The resulting rubber material is waterproof and very stretchy, but in its raw state it also has a tendency to quickly rot and ‘perish’. Natural rubber loses its ability to stretch and becomes hard and brittle when exposed to cold temperatures, light and air (see Perished Rubber Band). The inevitable deterioration of natural rubber can be halted by a process called vulcanization (see Vulcanized Rubber Cube).

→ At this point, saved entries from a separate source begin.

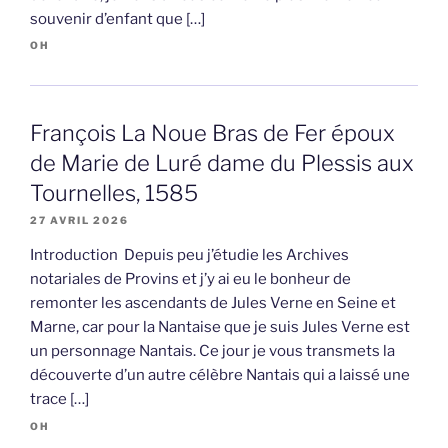
souvenir d’enfant que […]
OH
François La Noue Bras de Fer époux
de Marie de Luré dame du Plessis aux
Tournelles, 1585
27 AVRIL 2026
Introduction Depuis peu j’étudie les Archives
notariales de Provins et j’y ai eu le bonheur de
remonter les ascendants de Jules Verne en Seine et
Marne, car pour la Nantaise que je suis Jules Verne est
un personnage Nantais. Ce jour je vous transmets la
découverte d’un autre célèbre Nantais qui a laissé une
trace […]
OH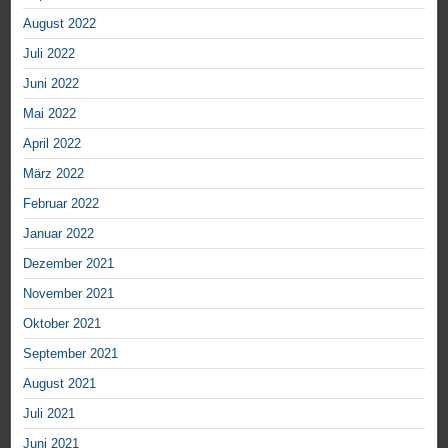
August 2022
Juli 2022
Juni 2022
Mai 2022
April 2022
März 2022
Februar 2022
Januar 2022
Dezember 2021
November 2021
Oktober 2021
September 2021
August 2021
Juli 2021
Juni 2021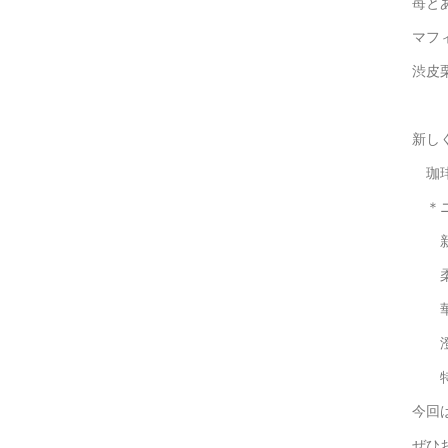
苺と
マフ
渋皮
抹茶
新し
珈
＊ニ
新し
柔ら
華
澄
特別
今回
ぜひ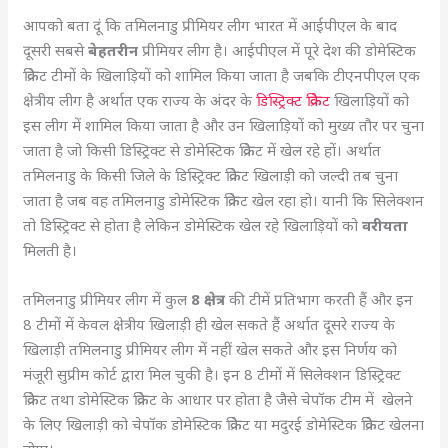
आपको बता दूं कि तमिलनाडु प्रीमियर लीग भारत में आईपीएल के बाद
दूसरी सबसे
बेहतरीन
प्रीमियर लीग है। आईपीएल में पूरे देश की डोमेस्टिक
क्रिकेट टीमों के खिलाड़ियों को शामिल किया जाता है जबकि टीएनपीएल एक
क्षेत्रीय लीग है अर्थात एक राज्य के अंदर के
डिस्ट्रिक्ट क्रिकेट
खिलाड़ियों को
इस लीग में शामिल किया जाता है और उन खिलाड़ियों को मुख्य तौर पर चुना
जाता है जो किसी डिस्ट्रिक्ट से डोमेस्टिक क्रिकेट में खेल रहे हों। अर्थात
तमिलनाडु के किसी जिले के डिस्ट्रिक्ट क्रिकेट खिलाड़ी को जल्दी तब चुना
जाता है जब वह तमिलनाडु डोमेस्टिक क्रिकेट खेल रहा हो। यानी कि सिलेक्शन
तो डिस्ट्रिक्ट से होता है लेकिन डोमेस्टिक खेल रहे खिलाड़ियों को
वरीयता
मिलती है।
तमिलनाडु प्रीमियर लीग में कुल
8 क्षेत्र
की टीमें प्रतिभाग करती हैं और इन
8 टीमों में केवल क्षेत्रीय खिलाड़ी ही खेल सकते हैं अर्थात दूसरे राज्य के
खिलाड़ी तमिलनाडु प्रीमियर लीग में नहीं खेल सकते और इस निर्णय को
मंजूरी सुप्रीम कोर्ट द्वारा मिल चुकी है। इन 8 टीमों में सिलेक्शन डिस्ट्रिक्ट
क्रिकेट तथा डोमेस्टिक क्रिकेट के आधार पर होता है जैसे चेपॉक टीम में खेलने
के लिए खिलाड़ी को चेपॉक डोमेस्टिक क्रिकेट या मदुरई डोमेस्टिक क्रिकेट खेलना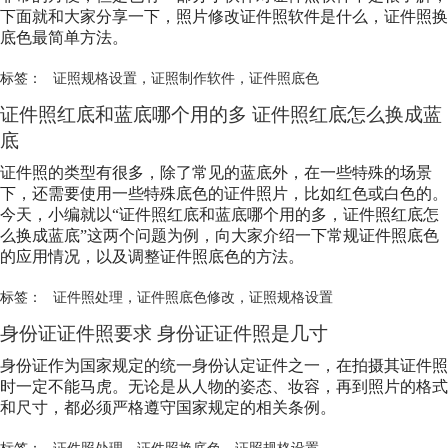
下面就和大家分享一下，照片修改证件照软件是什么，证件照换
底色最简单方法。
标签：
证照规格设置
，
证照制作软件
，
证件照底色
证件照红底和蓝底哪个用的多 证件照红底怎么换成蓝
底
证件照的类型有很多，除了常见的蓝底外，在一些特殊的场景
下，还需要使用一些特殊底色的证件照片，比如红色或白色的。
今天，小编就以“证件照红底和蓝底哪个用的多，证件照红底怎
么换成蓝底”这两个问题为例，向大家介绍一下常规证件照底色
的应用情况，以及调整证件照底色的方法。
标签：
证件照处理
，
证件照底色修改
，
证照规格设置
身份证证件照要求 身份证证件照是几寸
身份证作为国家规定的统一身份认定证件之一，在拍摄其证件照
时一定不能马虎。无论是从人物的姿态、妆容，再到照片的格式
和尺寸，都必须严格遵守国家规定的相关条例。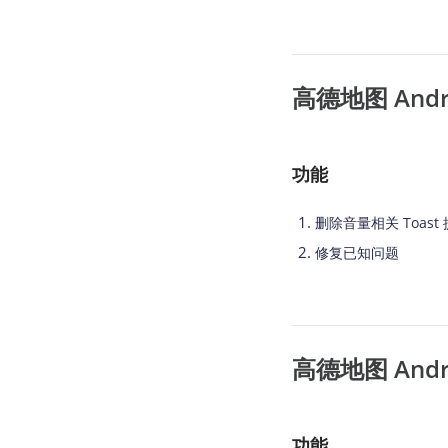
高德地图 Androi
功能
删除音量相关 Toast
修复已知问题
高德地图 Androi
功能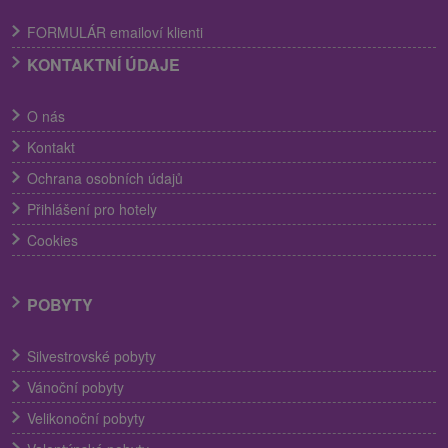
FORMULÁR emailoví klienti
KONTAKTNÍ ÚDAJE
O nás
Kontakt
Ochrana osobních údajů
Přihlášení pro hotely
Cookies
POBYTY
Silvestrovské pobyty
Vánoční pobyty
Velikonoční pobyty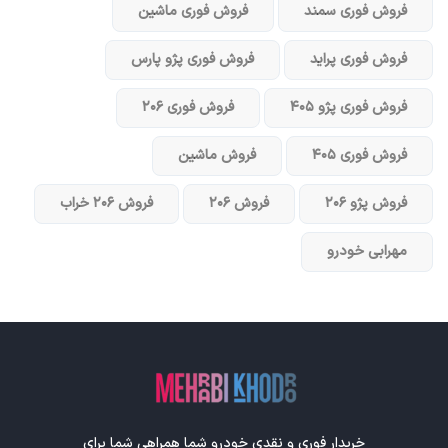
فروش فوری سمند
فروش فوری ماشین
فروش فوری پراید
فروش فوری پژو پارس
فروش فوری پژو ۴۰۵
فروش فوری ۲۰۶
فروش فوری ۴۰۵
فروش ماشین
فروش پژو ۲۰۶
فروش ۲۰۶
فروش ۲۰۶ خراب
مهرابی خودرو
خریدار فوری و نقدی خودرو شما همراهی شما برای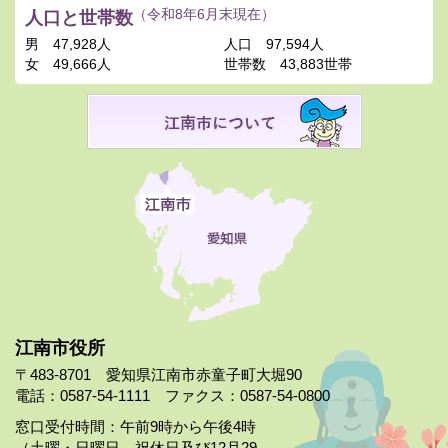
人口と世帯数
（令和8年6月末現在）
男
47,928人
人口
97,594人
女
49,666人
世帯数
43,883世帯
江南市役所
〒483-8701 愛知県江南市赤童子町大堀90
電話：0587-54-1111 ファクス：0587-54-0800
窓口受付時間：午前9時から午後4時
（土曜・日曜日、祝休日及び12月29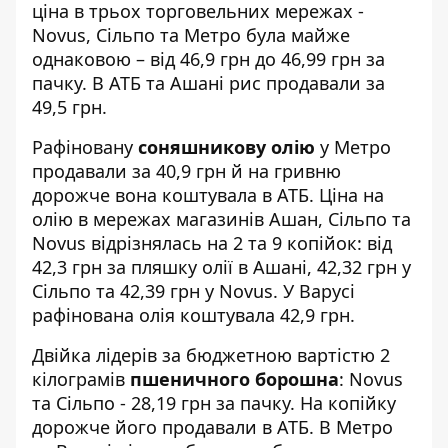
ціна в трьох торговельних мережах -
Novus, Сільпо та Метро була майже
однаковою – від 46,9 грн до 46,99 грн за
пачку. В АТБ та Ашані рис продавали за
49,5 грн.
Рафіновану
соняшникову олію
у Метро
продавали за 40,9 грн й на гривню
дорожче вона коштувала в АТБ. Ціна на
олію в мережах магазинів Ашан, Сільпо та
Novus відрізнялась на 2 та 9 копійок: від
42,3 грн за пляшку олії в Ашані, 42,32 грн у
Сільпо та 42,39 грн у Novus. У Варусі
рафінована олія коштувала 42,9 грн.
Двійка лідерів за бюджетною вартістю 2
кілограмів
пшеничного борошна
: Novus
та Сільпо - 28,19 грн за пачку. На копійку
дорожче його продавали в АТБ. В Метро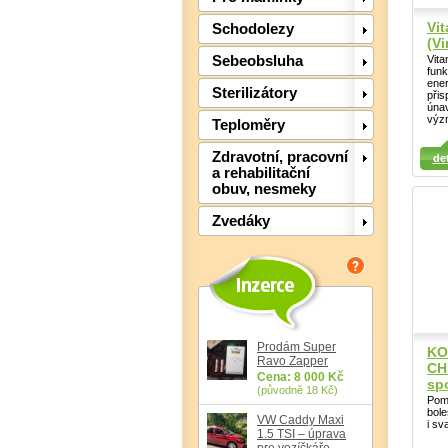
Vi
Schodolezy
(Vi
Vita
Sebeobsluha
funk
ener
Sterilizátory
přis
únav
výz
Teploměry
Detail
Detail
Det
Zdravotní, pracovní
det
a rehabilitační
obuv, nesmeky
Zvedáky
Prodám Super
KO
Ravo Zapper
CH
Cena: 8 000 Kč
spo
(původně 18 Kč)
Pomá
bole
VW Caddy Maxi
i sv
1.5 TSI – úprava
pro vozíčkáře,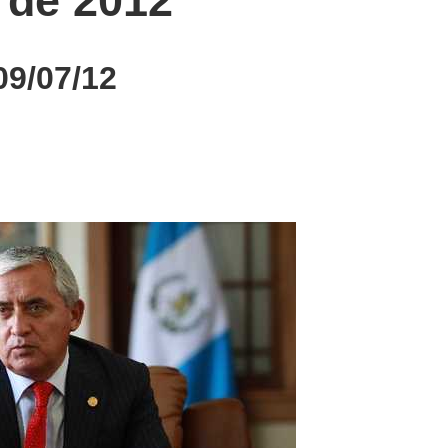
o de 2012
9/07/12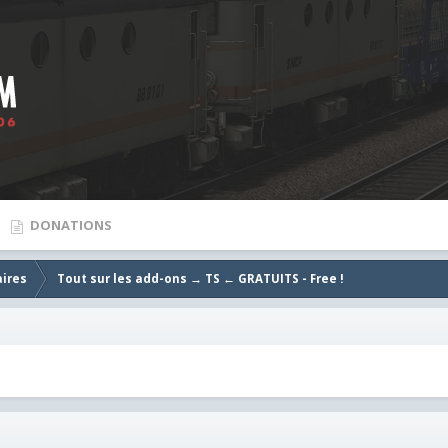
DONATIONS
aires
Tout sur les add-ons → TS ← GRATUITS - Free !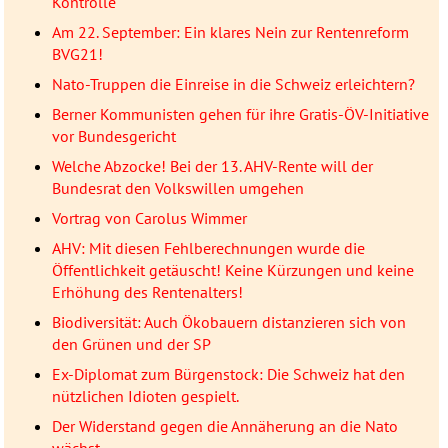
Kontrolle
Am 22. September: Ein klares Nein zur Rentenreform
BVG21!
Nato-Truppen die Einreise in die Schweiz erleichtern?
Berner Kommunisten gehen für ihre Gratis-ÖV-Initiative
vor Bundesgericht
Welche Abzocke! Bei der 13. AHV-Rente will der
Bundesrat den Volkswillen umgehen
Vortrag von Carolus Wimmer
AHV: Mit diesen Fehlberechnungen wurde die
Öffentlichkeit getäuscht! Keine Kürzungen und keine
Erhöhung des Rentenalters!
Biodiversität: Auch Ökobauern distanzieren sich von
den Grünen und der SP
Ex-Diplomat zum Bürgenstock: Die Schweiz hat den
nützlichen Idioten gespielt.
Der Widerstand gegen die Annäherung an die Nato
wächst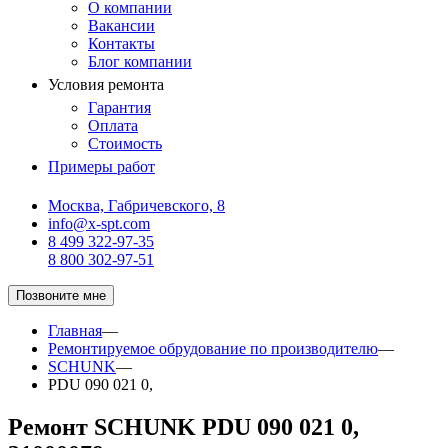
О компании
Вакансии
Контакты
Блог компании
Условия ремонта
Гарантия
Оплата
Стоимость
Примеры работ
Москва, Габричевского, 8
info@x-spt.com
8 499 322-97-35
8 800 302-97-51
Позвоните мне
Главная
—
Ремонтируемое обрудование по производителю
—
SCHUNK
—
PDU 090 021 0,
Ремонт SCHUNK PDU 090 021 0,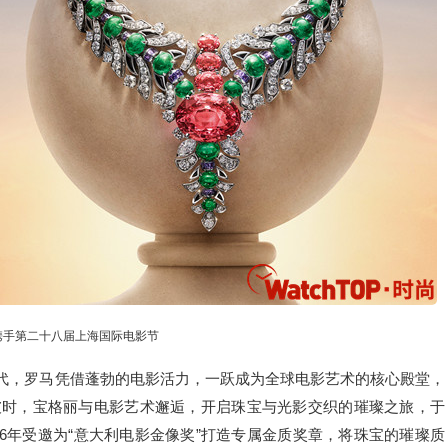
携手第二十八届上海国际电影节
年代，罗马凭借蓬勃的电影活力，一跃成为全球电影艺术的核心殿堂，
之地。彼时，宝格丽与电影艺术邂逅，开启珠宝与光影交织的璀璨之旅，于
6年受邀为“意大利电影金像奖”打造专属金质奖章，将珠宝的璀璨质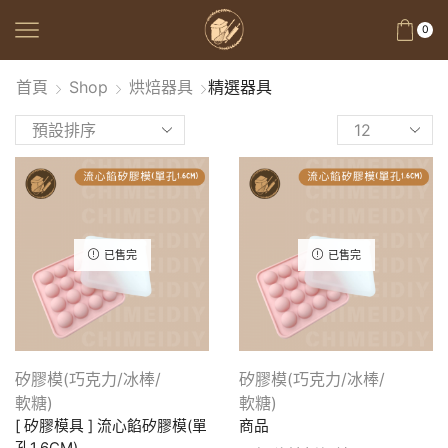
0
首頁
Shop
烘焙器具
精選器具
已售完
已售完
矽膠模(巧克力/冰棒/
矽膠模(巧克力/冰棒/
軟糖)
軟糖)
[ 矽膠模具 ] 流心餡矽膠模(單
商品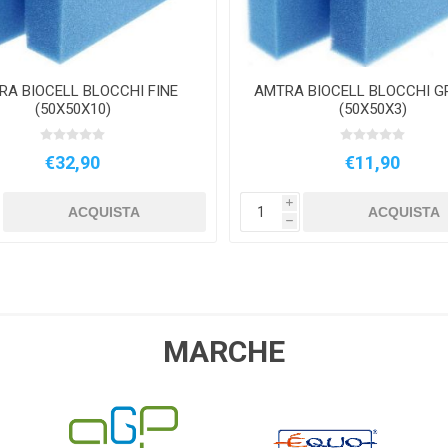
A BIOCELL BLOCCHI FINE
AMTRA BIOCELL BLOCCHI 
(50X50X10)
(50X50X3)
€32,90
€11,90
i
ACQUISTA
ACQUISTA
h
MARCHE
AGP
EQUO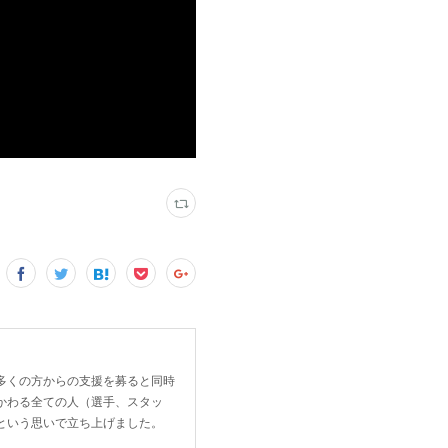
用し多くの方からの支援を募ると同時
かわる全ての人（選手、スタッ
という思いで立ち上げました。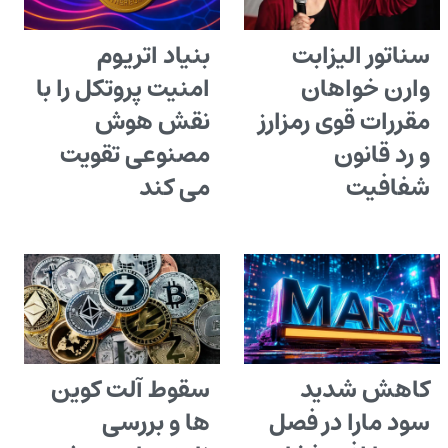
سناتور الیزابت
بنیاد اتریوم
وارن خواهان
امنیت پروتکل را با
مقررات قوی رمزارز
نقش هوش
و رد قانون
مصنوعی تقویت
شفافیت
می کند
کاهش شدید
سقوط آلت کوین
سود مارا در فصل
ها و بررسی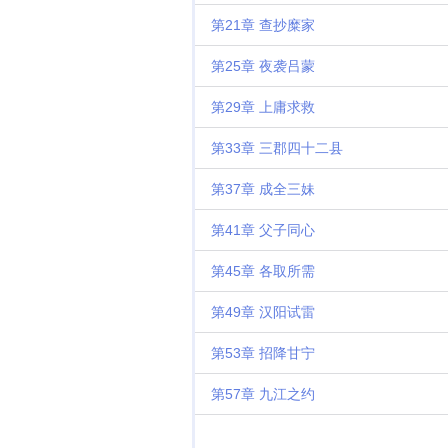
第21章 查抄糜家
第25章 夜袭吕蒙
第29章 上庸求救
第33章 三郡四十二县
第37章 成全三妹
第41章 父子同心
第45章 各取所需
第49章 汉阳试雷
第53章 招降甘宁
第57章 九江之约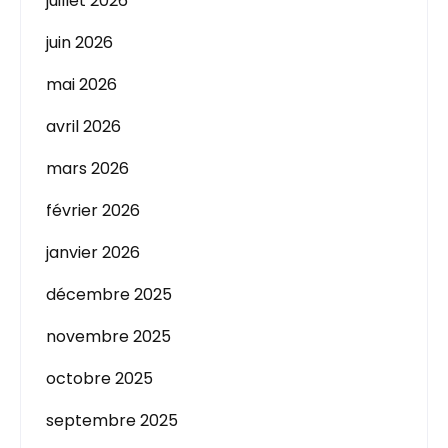
juillet 2026
juin 2026
mai 2026
avril 2026
mars 2026
février 2026
janvier 2026
décembre 2025
novembre 2025
octobre 2025
septembre 2025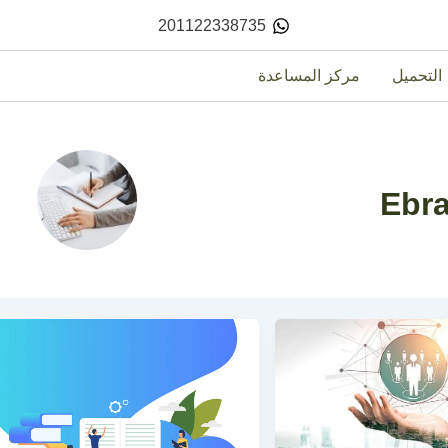
201122338735
التحميل
مركز المساعدة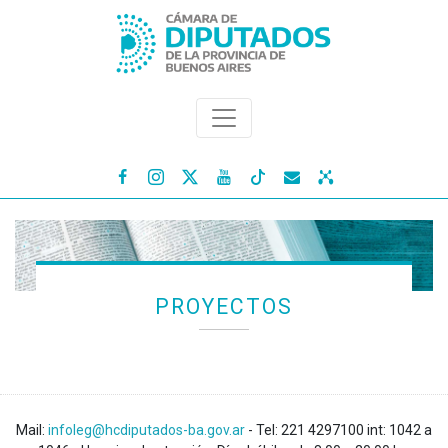




PROYECTOS
Mail:
infoleg@hcdiputados-ba.gov.ar
- Tel: 221 4297100 int: 1042 a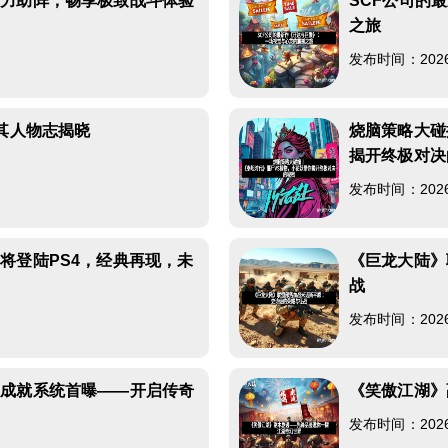
热力助阵，畅享极致战斗体验
SCF公司的
之旅
发布时间：2026-0
其人物志揭晓
烧脑策略大碰
揭开终极对决
发布时间：2026-0
将登陆PS4，经典再现，未
《巨龙大陆》
战
发布时间：2026-0
》成就系统首曝——开启传奇
《笑傲江湖》
发布时间：2026-0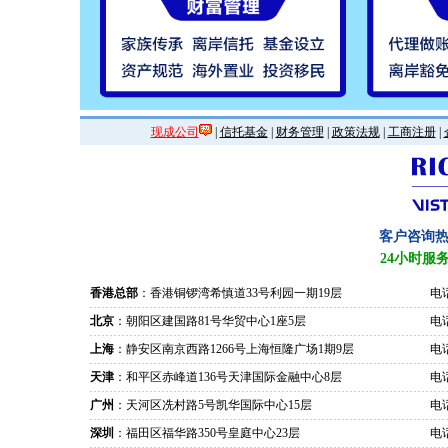
现成公司
|
信托基金
|
财务管理
|
政策法规
|
工商注册
|
客户咨询
24小时服
香港总部
：香港铜锣湾希慎道33号利园一期19层
电话
北京
：朝阳区建国路81号华贸中心1座5层
电话
上海
：静安区南京西路1266号上海恒隆广场1期9层
电话
天津
：和平区赤峰道136号天津国际金融中心8层
电话
广州
：天河区冼村路5号凯华国际中心15层
电话
深圳
：福田区福华路350号皇庭中心23层
电话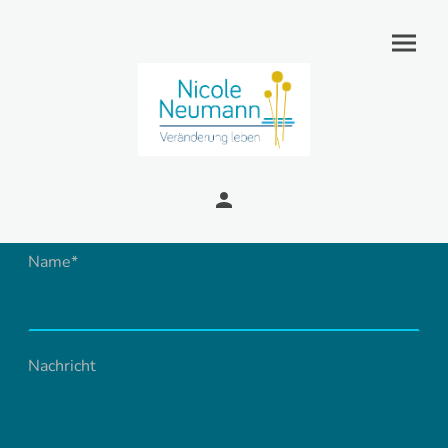
Name
*
Nachricht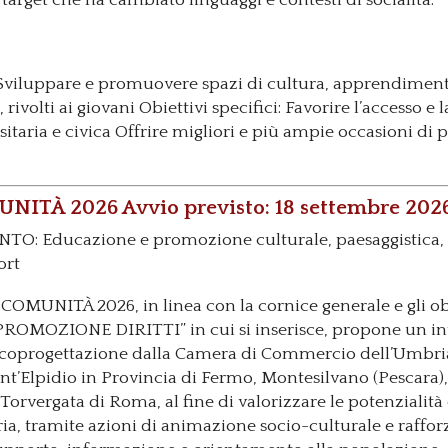
 target che ha cambiato linguaggi e contesti di socialità.
uppare e promuovere spazi di cultura, apprendimento 
rivolti ai giovani Obiettivi specifici: Favorire l’accesso e
itaria e civica Offrire migliori e più ampie occasioni di
ITÀ 2026 Avvio previsto: 18 settembre 202
O: Educazione e promozione culturale, paesaggistica, 
ort
COMUNITÀ 2026, in linea con la cornice generale e gli o
MOZIONE DIRITTI” in cui si inserisce, propone un in
in coprogettazione dalla Camera di Commercio dell’Umbria
t’Elpidio in Provincia di Fermo, Montesilvano (Pescara), 
 Torvergata di Roma, al fine di valorizzare le potenzialità 
ia, tramite azioni di animazione socio-culturale e raffor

Rubber as a material, and rubber bands in particular, are often used to explain entropy (a measure of disorder used in physics) and the second law of thermodynamics, which states that entropy in the universe will either stay constant or increase. When it is tapped from the tree as a liquid, the major constituent of liquid rubber is a small carbon-based molecule called isoprene. As the liquid latex dries, the isoprene molecules begin to bind to one another and form long chains called polyisoprene. When a rubber band is relaxed (i.e. not stretched), these long chains are intertwined and entangled like a plate of cooked spaghetti. They are quite happy to sit coiled up together inside the rubber band due to an electrostatic attraction between them. When the rubber band is stretched, the individual polymer chains are untangled and line up (like a pack on uncooked spaghetti). The molecules inside the rubber therefore become much more ordered, and the entropy of the system is decreased. Because entropy always tends to increase, as soon as you release the rubber band, all the polyisoprene chains pull themselves back into their more disordered, tangled, plate-of-spaghetti formation, and the rubber band pings back to its original shape.